It popped up on the website BabyCenter Community a couple of weeks ago, but apparently has been gaining ground since then, showing up on Facebook, Twitter, and websites devoted to anti-vaxx and holistic medicine.
The claim: putting a clay plaster on a vaccination after you get back from the doctor's office will "draw out the vaccine."
The first place I saw this -- the website linked above -- posed it as a question, where it received the following answers:
It helps to pull some of the toxins back out. Not all though.One person did say that it wouldn't work, that vaccines are irreversible; but another, much more authoritative respondent came back with the following:
apparently it is possible to remove all vaccines, infiremiere [sic] should be a day in their vaccines in order to work in a hospital, she made all her vaccination and immediately after the injection, she had everything prepare in advance, she it [sic] absorb the vaccine in his car
with a homeopath here in France It can remove inject vaccine long ago, as soon as I have more information I will send you
So I was reading this, and I was thinking... maybe it's better we let them think this is true.Hello,
For mandatory vaccines that nobody escapes, there is indeed the clay poultice can reabsorb the "poison" from his injection. The method is as follows:
You buy a clay tube (health food stores) and you present to vaccination equipped with this tube, gauze and tape. Once the vaccine was injected, you go to the toilet and you put a thick layer of clay on the vaccine + gauze + tape. Keep this poultice for 2 hours and the vaccine will be almost completely absorbed by the clay.

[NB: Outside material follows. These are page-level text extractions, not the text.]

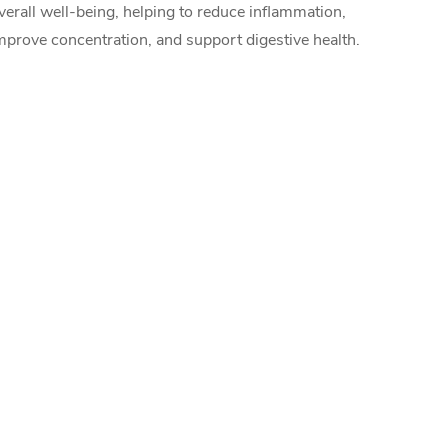
verall well-being, helping to reduce inflammation,
mprove concentration, and support digestive health.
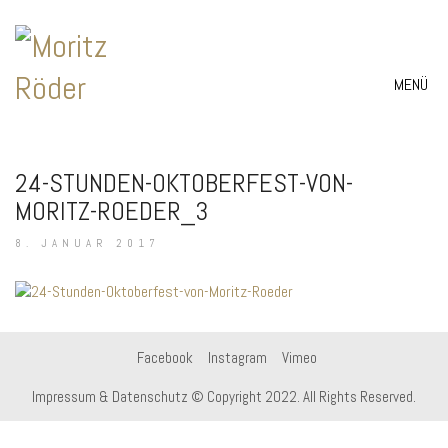
MENÜ
24-STUNDEN-OKTOBERFEST-VON-
MORITZ-ROEDER_3
8. JANUAR 2017
Facebook
Instagram
Vimeo
Impressum & Datenschutz
© Copyright 2022. All Rights Reserved.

Upon returning home, you take the natural vitamin C (Acerola C, for example) or magnesium chloride (pharmacy: A bag of 20 grams dissolved in one liter of water and take 1 glass morning, afternoon and evening up. 'to exhaustion of a liter).
After all, then the kids will be vaccinated and protected from disease, decreasing the likelihood of outbreaks of preventable diseases; and the adults will conclude that they've won, that they fooled us silly ol' skeptics and scientists, and in consequence, they'll shut up about it and stop trying to fight mandatory vaccination laws.
So, maybe there is a time that it's better to let the woo-woos continue in their beliefs, especially when one particular woo-woo belief cancels out the ill effects of another one.
But I do say this with some degree of guilty feelings. Because, after all, the whole approach of a skeptic should be to follow wherever the evidence leads, to try to promote clear thinking and the scientific approach for one and all, and in any situation where the scientific approach applies.
Here, though... maybe we should let them have their clay poultices and acerola detox cleanses and homeopathic anti-vaccine remedies. Let 'em think they've beaten the system.
And hope like hell that their children grow up to understand science better than the parents did.